Document excerpt:
---------------

- Born: Charles Leonard Fletcher Jr. October 18, 1971 (age 54) Florence, South Carolina
- Education: B.A. in Biology M.A. in Architecture
- Alma mater: University of Nebraska–Lincoln Boston Architectural College
- Occupations: Architect, interior designer
- Years active: 2004–present
- Website: charlesfletcherdesigns.com

= Charles L. Fletcher =

American architect

Charles L. Fletcher (born October 18, 1971) is an American architectural consultant and interior designer. He was the owner of Charles Fletcher Designs. In 2010, he joined the firm of Fennick McCredie Architecture of Boston, Massachusetts. In 2014, he started his own company DeChoix. Design. in Switzerland. His work has been featured in the Boston Globe newspaper, New England Home magazine, as well as industry news and entertainment magazines and national television programs, including the Today Show with Meredith Vieira.

== Personal background ==
Charles Leonard Fletcher Jr. was born on October 18, 1971, in Florence, South Carolina and raised in Grand Junction, Colorado. He is the son of Charles Leonard Fletcher Sr. of Grand Junction, and Mary Jane Cash of Paducah, Kentucky. He has one sister, Melissa, of Colorado Springs. Fletcher attended Campion Academy of Loveland, Colorado, graduating in 1990. He later attended the University of Nebraska–Lincoln, graduating in 1996 with a degree in Biology. In 2004, he graduated from Boston Architectural College with a Master's degree in Architecture. As of 2014, he resides in St-Legier-La Chiesaz, Switzerland.

---------------

Available data:
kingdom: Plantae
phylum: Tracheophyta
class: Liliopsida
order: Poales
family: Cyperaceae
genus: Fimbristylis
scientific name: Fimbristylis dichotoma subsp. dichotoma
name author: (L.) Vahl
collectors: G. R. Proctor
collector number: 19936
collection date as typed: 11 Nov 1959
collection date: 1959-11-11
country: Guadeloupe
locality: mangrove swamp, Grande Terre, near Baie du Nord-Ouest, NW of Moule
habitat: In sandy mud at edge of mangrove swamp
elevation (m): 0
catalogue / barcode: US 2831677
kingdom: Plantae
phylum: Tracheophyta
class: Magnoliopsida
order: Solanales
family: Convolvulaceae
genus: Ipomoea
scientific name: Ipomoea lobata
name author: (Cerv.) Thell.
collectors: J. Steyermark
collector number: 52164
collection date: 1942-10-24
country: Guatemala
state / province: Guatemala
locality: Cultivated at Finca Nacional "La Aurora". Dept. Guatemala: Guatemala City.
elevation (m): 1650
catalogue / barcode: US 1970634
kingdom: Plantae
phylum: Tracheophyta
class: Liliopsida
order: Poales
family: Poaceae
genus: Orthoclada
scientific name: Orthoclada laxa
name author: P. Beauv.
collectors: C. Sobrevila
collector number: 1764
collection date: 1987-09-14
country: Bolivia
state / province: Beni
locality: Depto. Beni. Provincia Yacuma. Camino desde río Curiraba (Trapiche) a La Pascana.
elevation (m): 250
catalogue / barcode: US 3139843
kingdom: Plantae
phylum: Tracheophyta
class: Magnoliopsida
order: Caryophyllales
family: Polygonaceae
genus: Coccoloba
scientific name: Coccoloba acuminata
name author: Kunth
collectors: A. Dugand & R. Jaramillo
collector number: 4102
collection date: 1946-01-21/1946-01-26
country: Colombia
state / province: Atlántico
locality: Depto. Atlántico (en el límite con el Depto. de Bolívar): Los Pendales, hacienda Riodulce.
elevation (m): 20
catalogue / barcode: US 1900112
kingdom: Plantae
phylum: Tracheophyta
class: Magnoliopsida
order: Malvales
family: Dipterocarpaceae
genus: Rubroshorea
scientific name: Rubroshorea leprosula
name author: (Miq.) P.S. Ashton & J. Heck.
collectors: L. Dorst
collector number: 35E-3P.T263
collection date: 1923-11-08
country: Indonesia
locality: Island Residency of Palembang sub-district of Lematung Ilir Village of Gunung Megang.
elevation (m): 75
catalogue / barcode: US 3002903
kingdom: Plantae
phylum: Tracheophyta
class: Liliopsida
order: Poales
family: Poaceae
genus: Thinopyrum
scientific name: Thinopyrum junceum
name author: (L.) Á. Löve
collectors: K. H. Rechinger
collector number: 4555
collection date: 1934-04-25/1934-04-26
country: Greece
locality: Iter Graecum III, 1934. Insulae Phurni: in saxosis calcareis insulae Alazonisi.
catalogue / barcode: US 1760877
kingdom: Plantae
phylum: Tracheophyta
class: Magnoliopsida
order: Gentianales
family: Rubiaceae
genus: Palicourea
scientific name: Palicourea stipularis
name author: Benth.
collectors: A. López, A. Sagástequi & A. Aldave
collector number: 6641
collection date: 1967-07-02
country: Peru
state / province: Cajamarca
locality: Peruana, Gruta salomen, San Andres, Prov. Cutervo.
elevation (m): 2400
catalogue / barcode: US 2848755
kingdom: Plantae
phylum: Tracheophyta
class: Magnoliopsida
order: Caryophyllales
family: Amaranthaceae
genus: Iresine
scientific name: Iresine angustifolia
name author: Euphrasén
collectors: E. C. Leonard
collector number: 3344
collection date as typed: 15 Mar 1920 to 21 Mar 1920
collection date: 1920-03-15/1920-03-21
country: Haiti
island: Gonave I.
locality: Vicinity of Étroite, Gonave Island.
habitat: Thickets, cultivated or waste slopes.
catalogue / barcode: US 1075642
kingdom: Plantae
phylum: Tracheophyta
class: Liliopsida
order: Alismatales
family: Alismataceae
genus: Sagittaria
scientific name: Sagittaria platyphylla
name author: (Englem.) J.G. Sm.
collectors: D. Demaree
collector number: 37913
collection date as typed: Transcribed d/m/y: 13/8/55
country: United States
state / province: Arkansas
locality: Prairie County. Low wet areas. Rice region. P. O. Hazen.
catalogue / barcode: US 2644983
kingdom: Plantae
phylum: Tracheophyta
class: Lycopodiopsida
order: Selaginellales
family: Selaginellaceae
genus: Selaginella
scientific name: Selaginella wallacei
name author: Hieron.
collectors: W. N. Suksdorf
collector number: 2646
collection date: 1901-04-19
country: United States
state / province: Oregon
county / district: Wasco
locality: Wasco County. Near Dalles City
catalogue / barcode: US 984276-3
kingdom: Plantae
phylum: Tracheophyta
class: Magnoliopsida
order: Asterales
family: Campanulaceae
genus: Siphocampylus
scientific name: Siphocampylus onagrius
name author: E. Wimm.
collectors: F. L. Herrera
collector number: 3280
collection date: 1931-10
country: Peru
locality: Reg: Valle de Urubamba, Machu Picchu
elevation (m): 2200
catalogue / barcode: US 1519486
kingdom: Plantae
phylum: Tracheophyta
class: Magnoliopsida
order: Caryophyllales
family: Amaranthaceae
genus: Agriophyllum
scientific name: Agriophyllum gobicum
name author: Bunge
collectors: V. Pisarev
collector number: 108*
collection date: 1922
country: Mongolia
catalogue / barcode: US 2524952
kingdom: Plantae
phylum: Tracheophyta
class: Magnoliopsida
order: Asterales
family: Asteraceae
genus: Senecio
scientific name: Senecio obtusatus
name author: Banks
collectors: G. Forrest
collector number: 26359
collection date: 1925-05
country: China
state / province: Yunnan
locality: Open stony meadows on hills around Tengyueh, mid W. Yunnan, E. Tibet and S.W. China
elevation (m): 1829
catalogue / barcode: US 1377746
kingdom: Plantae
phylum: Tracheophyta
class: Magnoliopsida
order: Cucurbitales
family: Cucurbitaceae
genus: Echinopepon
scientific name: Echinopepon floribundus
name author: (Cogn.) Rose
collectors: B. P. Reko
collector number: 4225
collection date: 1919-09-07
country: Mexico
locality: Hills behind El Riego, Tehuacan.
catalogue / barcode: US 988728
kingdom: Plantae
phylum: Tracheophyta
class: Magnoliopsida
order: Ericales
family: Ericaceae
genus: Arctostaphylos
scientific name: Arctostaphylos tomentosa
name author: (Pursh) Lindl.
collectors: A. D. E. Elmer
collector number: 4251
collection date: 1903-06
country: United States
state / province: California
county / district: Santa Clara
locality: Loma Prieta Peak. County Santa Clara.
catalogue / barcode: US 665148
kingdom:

---------------

Required action A: According to the Charles L. Fletcher biography, in what year did he join Fennick McCredie Architecture?
Required action B: Continue the Charles L. Fletcher biography from its last sentence.
The data above comes from a different source than the Charles L. Fletcher biography.

Task output A: 2010

Task output B:
== Professional background ==
- Academia
Following his graduation from the University of Nebraska, Fletcher began working with the South Lancaster Academy in Massachusetts, where he taught English, math, science, and drama. He additionally served as a member of the faculty at the Guam Academy in Talofofo, Guam.

- Design
In 2002, Fletcher established Charles Fletcher Designs, based out of Boston. The firm specializes in interior design, furniture design, real estate staging, and architectural renovation. In 2010, he joined the firm of Fennick McCredie Architecture, where he serves as Project Manager and Residential Interior Designer. His architectural work and residential, commercial, and office interior designs have been featured in New England Home, South End News, Boston Globe Magazine, Boston Magazine, Signature Kitchens & Baths, Boston Business Journal, Design Boston, Surroundings, The Boston Globe, Boston Common Magazine,
and the Today Show with Meredith Vieira.